Há uma palavra pouco usada que talvez merecesse ganhar não necessariamente o vocabulário, mas principalmente a prática dos nossos dias: flanar.
O termo ganhou significado especial a partir do poeta francês Charles Baudelaire e da figura do flâneur, entendido como aquele que caminha pela cidade sem ter a pressa como companheira ou a obrigação de chegar rapidamente a um destino específico.
O flâneur caminha para observar, descobrir, experimentar, “sentir” a cidade. Ele se deixa surpreender pelas ruas, pelas pessoas, pela arquitetura e pelas histórias que encontra pelo caminho.
O termo me vem à mente ao pensar nos 475 anos de Vitória e na relação que temos estabelecido com a cidade – e com a vida, de forma geral. Vivemos tempos de pressa, de urgências não urgentes, de vivências intermediadas pelas telas.
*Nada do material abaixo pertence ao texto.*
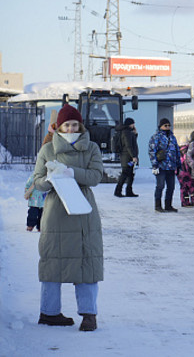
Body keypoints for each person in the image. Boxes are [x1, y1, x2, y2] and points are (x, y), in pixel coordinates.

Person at [32, 104, 103, 331]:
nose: (71, 128)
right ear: (59, 126)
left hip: (82, 211)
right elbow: (37, 182)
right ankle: (49, 312)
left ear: (80, 125)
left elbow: (95, 176)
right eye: (67, 124)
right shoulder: (47, 150)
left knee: (87, 263)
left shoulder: (91, 148)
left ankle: (89, 314)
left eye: (74, 124)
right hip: (56, 212)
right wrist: (51, 177)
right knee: (53, 262)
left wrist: (73, 173)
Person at [148, 118, 181, 213]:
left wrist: (178, 164)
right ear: (160, 126)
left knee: (171, 186)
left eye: (169, 125)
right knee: (160, 185)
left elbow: (177, 151)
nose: (167, 127)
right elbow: (152, 151)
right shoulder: (156, 137)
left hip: (171, 166)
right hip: (161, 166)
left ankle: (168, 205)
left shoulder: (172, 137)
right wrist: (154, 165)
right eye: (165, 126)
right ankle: (158, 205)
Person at [114, 117, 139, 198]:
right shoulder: (126, 132)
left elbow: (132, 142)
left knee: (130, 174)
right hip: (127, 157)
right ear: (129, 124)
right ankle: (118, 191)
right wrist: (133, 156)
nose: (133, 125)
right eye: (133, 123)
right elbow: (128, 145)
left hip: (128, 157)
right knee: (125, 173)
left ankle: (129, 191)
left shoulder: (128, 132)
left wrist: (135, 134)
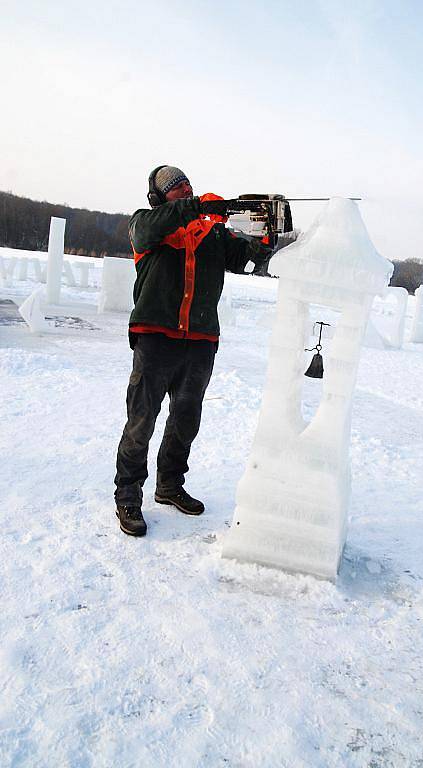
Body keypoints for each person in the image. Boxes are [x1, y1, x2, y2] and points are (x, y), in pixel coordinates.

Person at [114, 165, 271, 537]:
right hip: (155, 337)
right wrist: (197, 205)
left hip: (200, 341)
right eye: (174, 187)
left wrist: (264, 237)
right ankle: (128, 496)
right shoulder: (146, 225)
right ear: (158, 197)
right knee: (141, 420)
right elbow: (150, 229)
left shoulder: (213, 234)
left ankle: (169, 485)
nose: (183, 189)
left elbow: (249, 262)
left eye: (186, 184)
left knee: (186, 419)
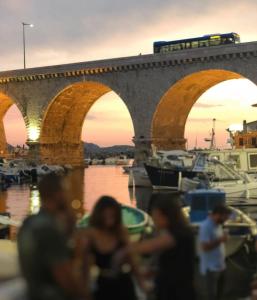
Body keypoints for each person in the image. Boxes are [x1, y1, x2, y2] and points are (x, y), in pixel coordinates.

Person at [17, 173, 88, 300]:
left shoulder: (27, 223)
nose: (69, 196)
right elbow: (65, 279)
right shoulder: (49, 230)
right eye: (66, 191)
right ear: (58, 194)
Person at [132, 193, 196, 300]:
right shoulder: (175, 232)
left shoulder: (178, 234)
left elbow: (148, 247)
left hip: (177, 292)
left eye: (156, 216)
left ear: (166, 215)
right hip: (170, 289)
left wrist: (122, 248)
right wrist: (152, 272)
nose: (154, 220)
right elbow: (172, 265)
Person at [86, 196, 138, 300]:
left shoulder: (121, 232)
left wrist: (143, 286)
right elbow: (84, 267)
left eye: (112, 215)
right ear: (99, 215)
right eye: (106, 214)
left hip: (124, 285)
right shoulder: (91, 235)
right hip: (103, 285)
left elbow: (133, 263)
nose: (110, 217)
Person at [199, 205, 231, 300]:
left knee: (220, 294)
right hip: (211, 268)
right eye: (225, 217)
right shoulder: (206, 226)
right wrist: (220, 240)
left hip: (220, 266)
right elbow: (204, 247)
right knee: (212, 295)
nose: (226, 220)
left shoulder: (218, 225)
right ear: (218, 215)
Como resultado, esquecemos de olhar o que a cidade ao nosso redor nos oferece como possibilidades de encontro – com a gente mesmo e com o outro -, de aprendizado e de novas experiências. E isso vale para adultos e também para as crianças.
Quantos entre os nossos pequenos cidadãos conhecem de fato a cidade onde vivem? Quantos têm a oportunidade de caminhar por suas ruas, observar um prédio antigo, entrar em um mercado, descobrir de onde vem o nome de uma praça, conversar com quem mantém viva uma tradição ou simplesmente perceber que a paisagem muda de um bairro para outro? E como alguém que atua na área de educação, vou além: como as escolas podem contribuir ou não neste caminho?
O que penso é que, ao se fechar em si mesma, a escola limita as oportunidades de aprendizado de seus alunos e deixa de exercer um papel fundamental, que é de contribuir para a construção da cidadania.
Toda cidade é um organismo vivo, construído diariamente por quem ocupa seus espaços, utiliza seus parques, visita suas praias, atravessa suas pontes, conhece seu patrimônio.
Nossa cidade, em especial, oferece amplas possibilidades de aprender e experimentar: temos o mar como vizinho; um centro histórico riquíssimo; um porto dentro da cidade; parques, praças e monumentos que contam inúmeras histórias; distâncias curtas; manifestações culturais expressivas; e ecossistemas importantes, que fazem de Vitória uma belíssima sala de aula ao ar livre.
É diferente estudar o manguezal e passear por ele. Ouvir falar da panela de barro e conversar com uma paneleira em Goiabeiras. Ler sobre a história do Espírito Santo e percorrer as ruas do Centro.
Ao caminhar pela cidade, a criança também exercita a curiosidade, a autonomia e a capacidade de observação. Aprende a conviver com o diferente, percebe problemas, elabora perguntas. E, assim, aos poucos, compreende que aquele espaço também lhe pertence.
E talvez esteja aí um dos aprendizados mais importantes: apropriar-se da cidade significa reconhecer-se como parte dela. Frequentar o espaço público, conhecer sua história e compreender suas transformações criam vínculos. E vínculos produzem algo de que nossas cidades precisam muito: responsabilidade coletiva.
No aniversário de 475 anos de Vitória, temos uma boa oportunidade para pensar sobre qual relação as novas gerações estão construindo com a cidade. Queremos jovens que apenas circulem por ela ou cidadãos capazes de observá-la, questioná-la, ocupá-la e cuidar dela?
Talvez possamos celebrar este aniversário de uma maneira muito simples: convidando nossas crianças a caminhar. Sem tanta pressa, com direito de olhar para os lados, fazer perguntas, descobrir e se surpreender. Um presente para eles, para nós mesmos e para a própria cidade que ganha em cuidado e em perspectivas de futuro.